Liechtensteinische Stiftungen entwickeln sich zunehmend zu rechtsfreien Räumen, in denen kriminelle Stiftungsräte systematisch Begünstigte enteignen. Die Masche ist perfide und immer gleich: Diffamierung, angebliches Fehlverhalten, dann der Vorwurf der Verwirkung – und schließlich die vollständige Plünderung des Stiftungsvermögens. Was als Treuhandmodell begann, ist heute oft nur noch ein legalisierter Raubzug im Mantel des Stiftungsrechts. Die Fälle Bacardi und Hartlaub zeigen: Das ist kein Zufall, sondern organisierte Praxis. Der Staat schaut zu – und schützt damit Täter, nicht Opfer.
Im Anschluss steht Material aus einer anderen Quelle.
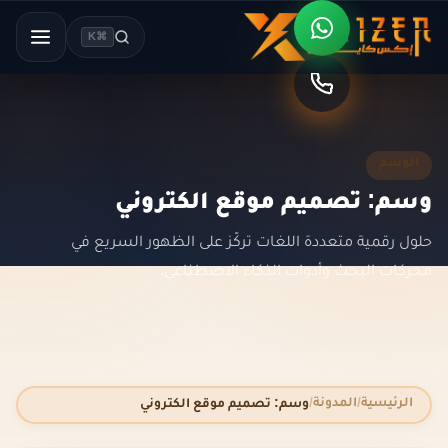
⌘K
الوسم
وسم: تصميم موقع الكتروني
حلول رقمية متعددة اللغات تركّز على الظهور السريع في
محركات البحث وأدوات الذكاء الاصطناعي.
الرئيسية
المدونة
وسم: تصميم موقع الكتروني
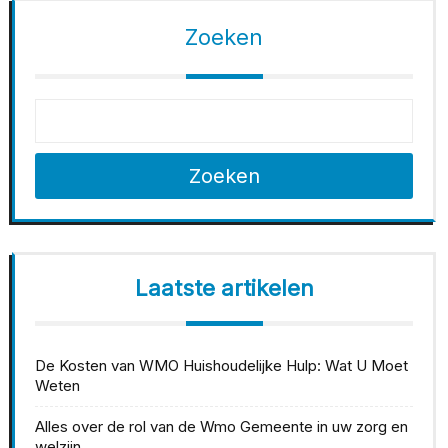
Zoeken
Zoeken
Laatste artikelen
De Kosten van WMO Huishoudelijke Hulp: Wat U Moet
Weten
Alles over de rol van de Wmo Gemeente in uw zorg en
welzijn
Bis dato, wir sind im Mai 2025, hat die Stiftungsaufsichtsbehörde noch nicht veröffentlicht, wie viele Stiftung ist es zum 31.12.2024 überhaupt noch gibt. Die Zahlen sind noch vom 31.12.2023.
https://www.stifa.li/zahlen-fakten/
Liechtenstein wird überproportional oft mit Skandalen und Wirtschaftskriminalität in Verbindung gebracht – gemessen an seiner Größe. Das hat systemische, historische und strukturelle Gründe. Dies zu ändern läge in der Verantwortung des Fürsten.
Was derzeit alles über Liechtenstein ans Licht kommt, ist erschreckend. Die Enthüllungen in diesem Blog zeigen deutlich, wie viel bislang im Verborgenen lag – und werfen ein beunruhigendes Licht auf die Zustände im Fürstentum. Und im Fürstenhaus.